* **WORK ORDER**
Lines outside the range are not wanted. Give again exactly the lines between the line holding "right shoulder: (632, 281)" and the line holding "right hip: (637, 377)", inclusive, from the listing below.

* **RECORDS SUPPLIED**
[Start of section]

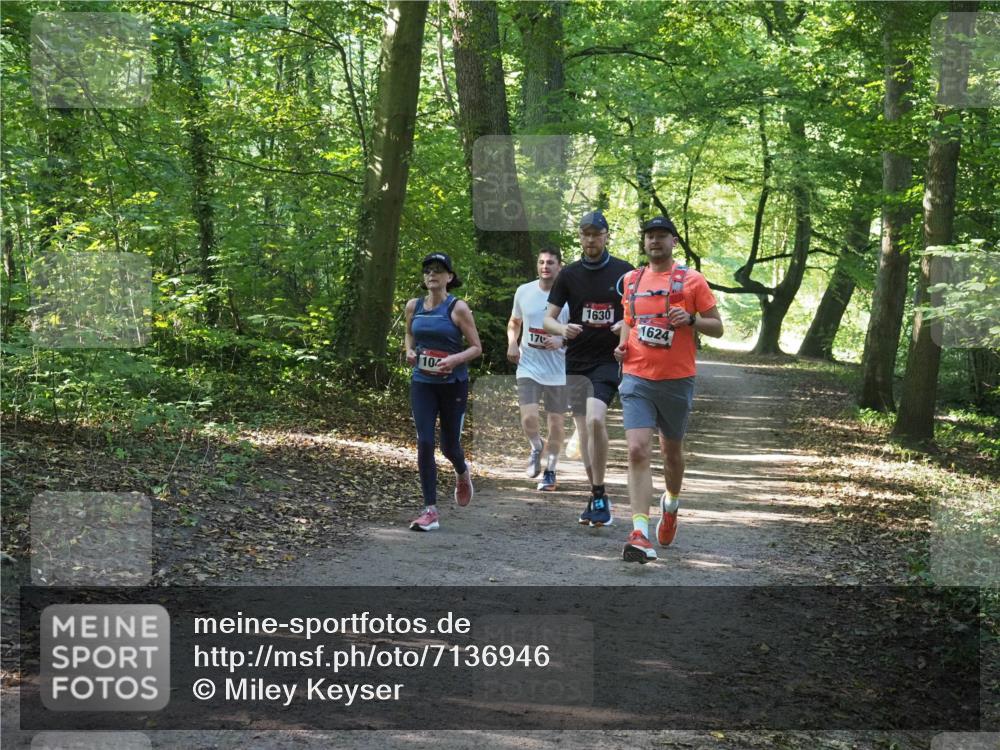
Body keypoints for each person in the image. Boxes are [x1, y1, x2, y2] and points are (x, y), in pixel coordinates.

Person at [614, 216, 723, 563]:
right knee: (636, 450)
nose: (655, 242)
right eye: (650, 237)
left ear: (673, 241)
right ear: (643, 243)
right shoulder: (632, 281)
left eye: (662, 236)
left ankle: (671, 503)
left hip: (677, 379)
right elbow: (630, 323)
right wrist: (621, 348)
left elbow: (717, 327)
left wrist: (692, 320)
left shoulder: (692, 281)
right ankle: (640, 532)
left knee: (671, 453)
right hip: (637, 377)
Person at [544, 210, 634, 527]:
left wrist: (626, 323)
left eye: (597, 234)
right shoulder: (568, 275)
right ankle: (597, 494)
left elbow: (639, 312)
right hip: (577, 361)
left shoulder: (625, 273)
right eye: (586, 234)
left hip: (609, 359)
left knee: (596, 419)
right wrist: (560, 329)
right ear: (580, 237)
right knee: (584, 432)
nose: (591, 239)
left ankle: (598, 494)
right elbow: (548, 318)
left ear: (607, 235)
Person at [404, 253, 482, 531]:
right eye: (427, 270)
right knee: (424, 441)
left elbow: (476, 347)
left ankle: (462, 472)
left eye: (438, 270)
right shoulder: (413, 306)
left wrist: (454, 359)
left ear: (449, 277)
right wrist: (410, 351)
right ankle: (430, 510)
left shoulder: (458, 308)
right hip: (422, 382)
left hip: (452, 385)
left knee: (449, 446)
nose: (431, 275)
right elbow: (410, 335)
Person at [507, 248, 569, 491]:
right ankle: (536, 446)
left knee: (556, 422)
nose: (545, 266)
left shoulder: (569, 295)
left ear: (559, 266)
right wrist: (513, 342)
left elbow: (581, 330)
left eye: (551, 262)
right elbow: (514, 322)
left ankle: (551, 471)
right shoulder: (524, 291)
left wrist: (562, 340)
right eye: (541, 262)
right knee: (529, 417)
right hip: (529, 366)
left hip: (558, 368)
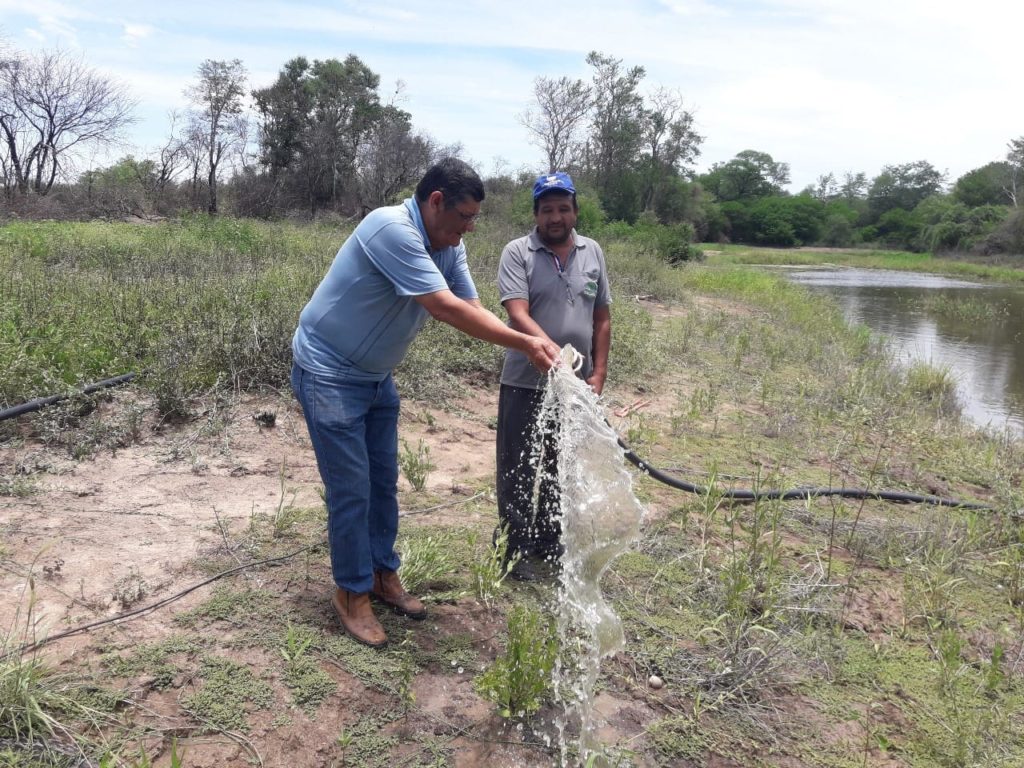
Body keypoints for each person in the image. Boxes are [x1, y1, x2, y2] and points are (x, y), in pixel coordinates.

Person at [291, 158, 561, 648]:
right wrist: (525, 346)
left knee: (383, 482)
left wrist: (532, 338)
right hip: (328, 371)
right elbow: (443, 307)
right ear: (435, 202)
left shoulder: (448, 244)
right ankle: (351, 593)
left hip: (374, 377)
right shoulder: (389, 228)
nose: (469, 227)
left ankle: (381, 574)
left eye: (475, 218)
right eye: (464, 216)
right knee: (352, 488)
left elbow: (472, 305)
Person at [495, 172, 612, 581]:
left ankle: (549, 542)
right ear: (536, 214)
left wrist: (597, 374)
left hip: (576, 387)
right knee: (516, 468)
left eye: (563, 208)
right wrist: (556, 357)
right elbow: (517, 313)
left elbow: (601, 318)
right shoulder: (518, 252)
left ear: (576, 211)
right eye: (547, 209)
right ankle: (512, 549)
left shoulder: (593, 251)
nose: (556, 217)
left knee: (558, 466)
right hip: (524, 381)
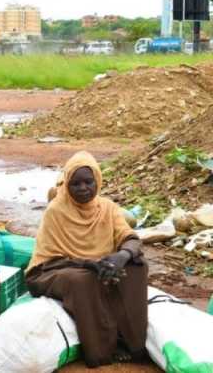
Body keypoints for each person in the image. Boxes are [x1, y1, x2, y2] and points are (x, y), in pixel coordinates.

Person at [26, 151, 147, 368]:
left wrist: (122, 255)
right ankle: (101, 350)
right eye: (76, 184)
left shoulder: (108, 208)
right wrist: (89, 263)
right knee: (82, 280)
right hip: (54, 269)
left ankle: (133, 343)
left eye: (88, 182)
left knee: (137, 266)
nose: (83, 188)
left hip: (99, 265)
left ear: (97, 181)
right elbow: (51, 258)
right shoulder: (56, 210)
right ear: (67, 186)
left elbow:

[End of section]

* **EXERCISE RESPONSE**
right shoulder: (632, 281)
left eye: (662, 236)
left ankle: (671, 503)
left hip: (677, 379)
right elbow: (630, 323)
right wrist: (621, 348)
left elbow: (717, 327)
left wrist: (692, 320)
left shoulder: (692, 281)
right ankle: (640, 532)
left knee: (671, 453)
right hip: (637, 377)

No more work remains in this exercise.